> **Source records**:
>>>>>

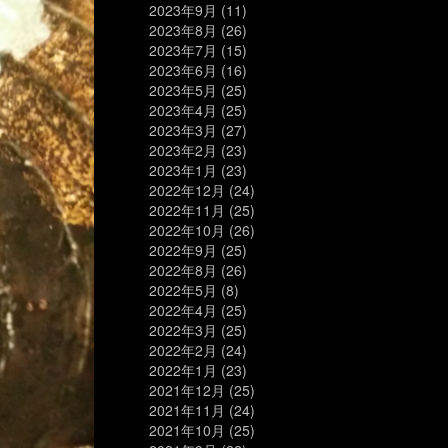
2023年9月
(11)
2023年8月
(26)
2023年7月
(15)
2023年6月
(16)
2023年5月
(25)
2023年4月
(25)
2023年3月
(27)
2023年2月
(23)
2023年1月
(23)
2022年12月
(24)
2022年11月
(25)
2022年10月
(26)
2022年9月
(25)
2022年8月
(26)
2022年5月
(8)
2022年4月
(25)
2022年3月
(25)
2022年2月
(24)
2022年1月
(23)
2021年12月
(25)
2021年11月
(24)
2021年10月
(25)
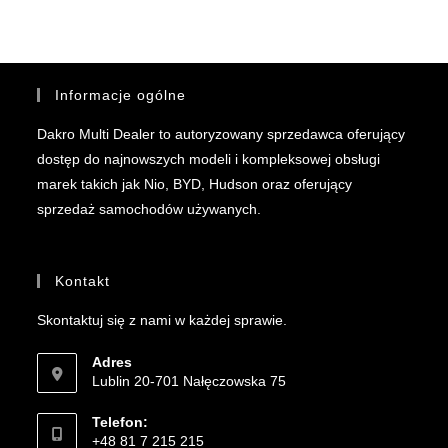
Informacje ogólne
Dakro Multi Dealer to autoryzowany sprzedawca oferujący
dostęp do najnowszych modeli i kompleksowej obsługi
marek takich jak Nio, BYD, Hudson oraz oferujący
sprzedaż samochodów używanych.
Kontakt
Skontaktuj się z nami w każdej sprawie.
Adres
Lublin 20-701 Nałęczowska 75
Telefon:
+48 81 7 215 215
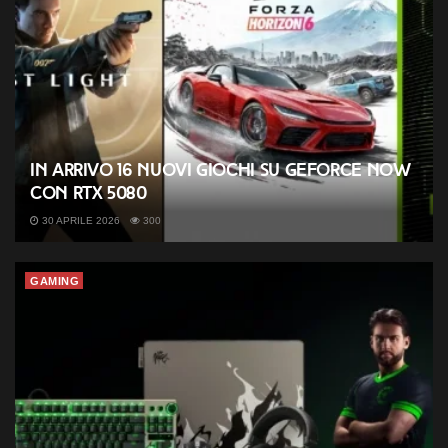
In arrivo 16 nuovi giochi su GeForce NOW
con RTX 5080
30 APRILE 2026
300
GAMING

<<<<<

> **ASSIGNMENT**:
Rewrite the records above with "Telefon" swapped for "Tel." wherever it occurs, keeping everything else the same and omitting the pictures.

> **OUTPUT FOR THIS EXERCISE**:
2023年9月
(11)
2023年8月
(26)
2023年7月
(15)
2023年6月
(16)
2023年5月
(25)
2023年4月
(25)
2023年3月
(27)
2023年2月
(23)
2023年1月
(23)
2022年12月
(24)
2022年11月
(25)
2022年10月
(26)
2022年9月
(25)
2022年8月
(26)
2022年5月
(8)
2022年4月
(25)
2022年3月
(25)
2022年2月
(24)
2022年1月
(23)
2021年12月
(25)
2021年11月
(24)
2021年10月
(25)
Informacje ogólne
Dakro Multi Dealer to autoryzowany sprzedawca oferujący
dostęp do najnowszych modeli i kompleksowej obsługi
marek takich jak Nio, BYD, Hudson oraz oferujący
sprzedaż samochodów używanych.
Kontakt
Skontaktuj się z nami w każdej sprawie.
Adres
Lublin 20-701 Nałęczowska 75
Tel.:
+48 81 7 215 215
In arrivo 16 nuovi giochi su GeForce NOW
con RTX 5080
30 APRILE 2026
300
GAMING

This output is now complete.